Generating the Borel $\sigma$-algebra on $C([0,1])$

We put $S=C([0,1])$ (the collection of continuous real functions on $[0,1]$), equipped with the metric $d(f,g)=\sup_{x\in[0,1]}|f(x)-g(x)|$, and let $\mathcal{B}(S)$ be the Borel $\sigma$-algebra on $S$.

I'd appreciate some quidance on proving that $\mathcal{B}(S)$ is generated by the collection of sets of the form $$ \{f: (f(t_1),\ldots, f(t_n)\in B_1\times\cdots \times B_n\}, $$ where $B_j\in \mathbb{B}(\mathcal(R))$, $n<\infty$ and $0\le t_1<t_2< \cdots t_n\le 1$.

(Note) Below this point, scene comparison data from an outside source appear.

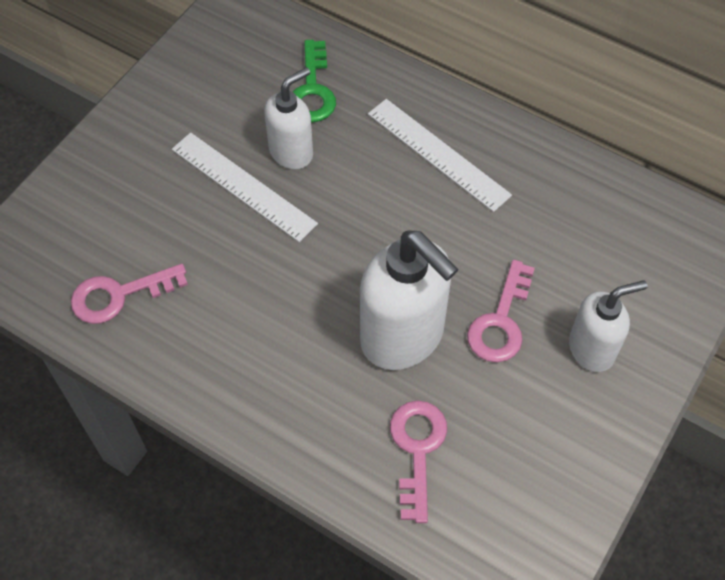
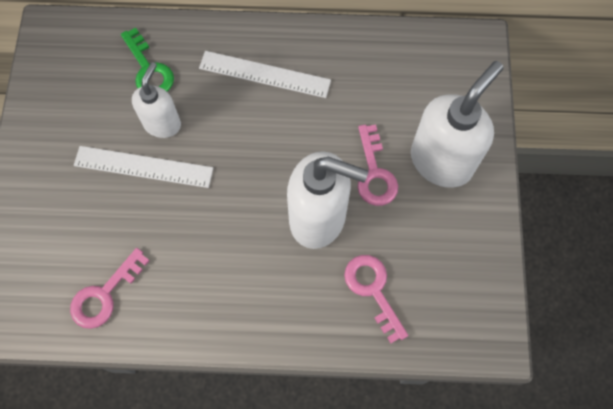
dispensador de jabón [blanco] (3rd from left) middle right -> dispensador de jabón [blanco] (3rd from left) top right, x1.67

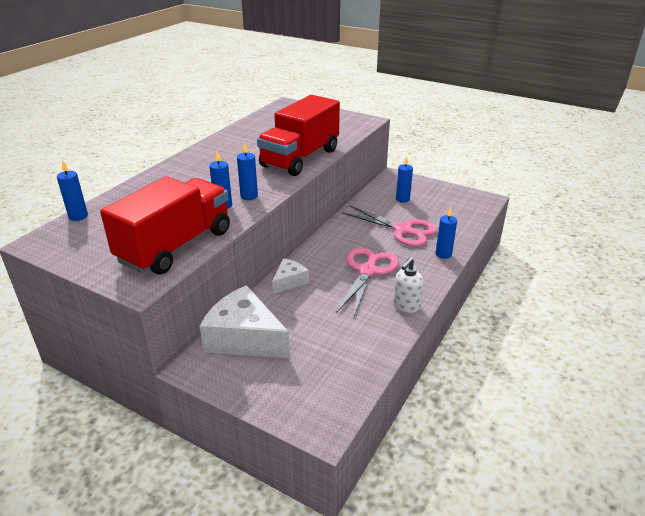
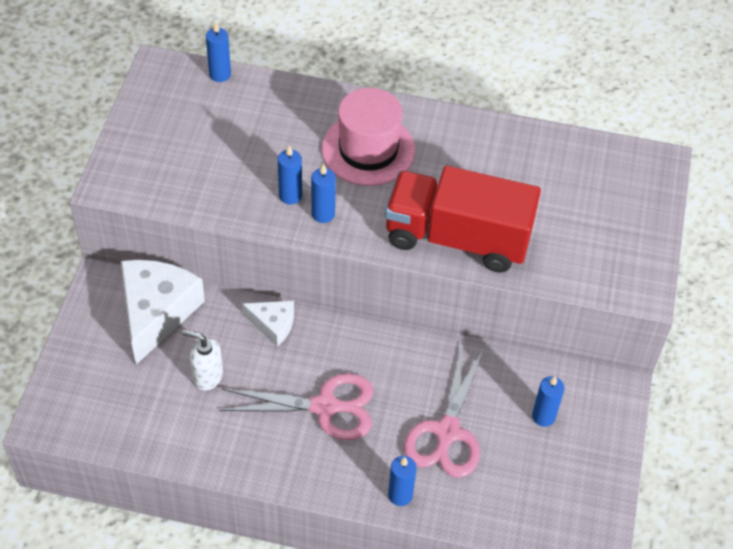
camión [rojo] (1st from left) middle left -> none
none -> sombrero [rosa] top centre
dispensador de jabón [blanco] centre -> dispensador de jabón [blanco] middle left, moved

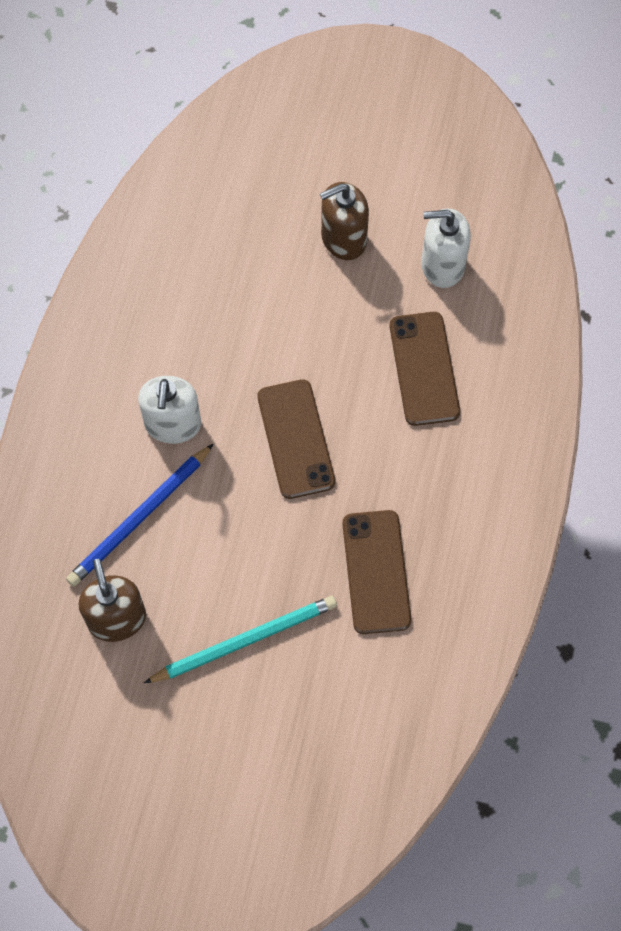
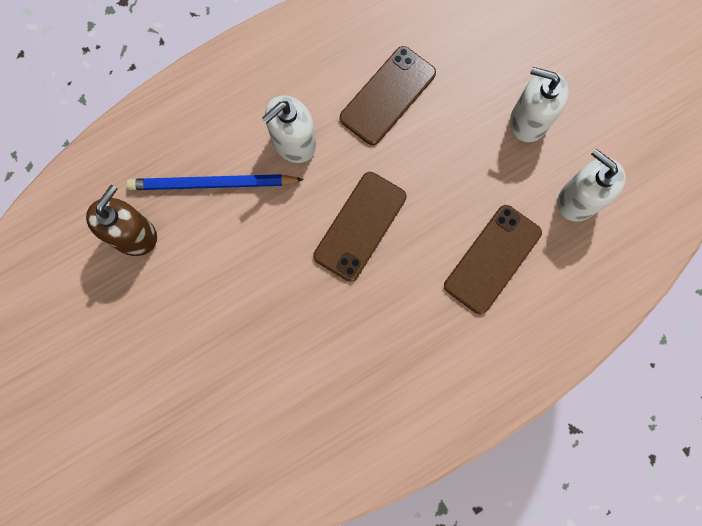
lápiz [turquesa] bottom centre -> none
móvil [marrón] (2nd from left) centre -> móvil [marrón] (2nd from left) top centre, moved
dispensador de jabón [marrón] (2nd from left) top centre -> dispensador de jabón [blanco] (2nd from left) top right

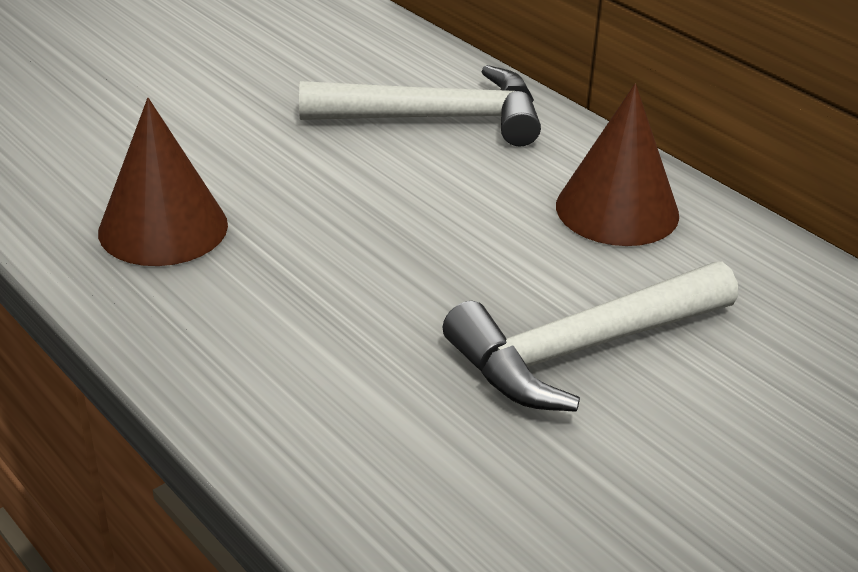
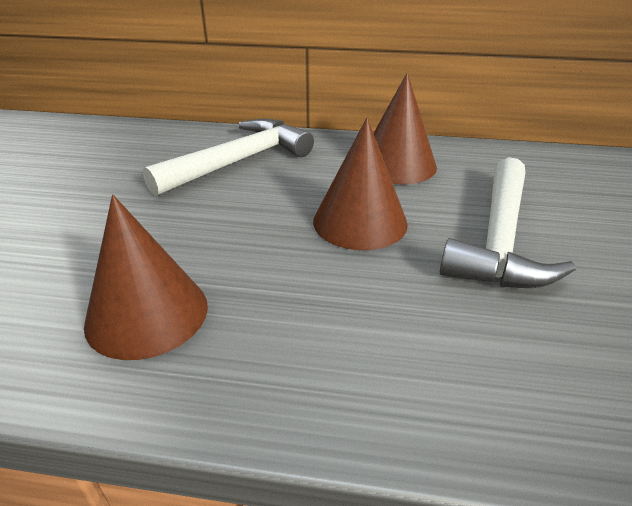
none -> cono [marrón] (2nd from left) centre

I know that $S$ is complete and separable, but need some help on how to proceed.

Consider the collection $\mathcal{C}$ consisting of all sets of the form $\{ f: (f(t_1),...,f(t_n)) \in B_1 \times \cdots \times B_n \} = \bigcap_{i=1}^n \pi_{t_i}^{-1} (B_i)$, where $n \in \mathbb{N}$, $t_i \in [0,1]$, and $B_i \in \mathcal{B}(\mathbb{R})$.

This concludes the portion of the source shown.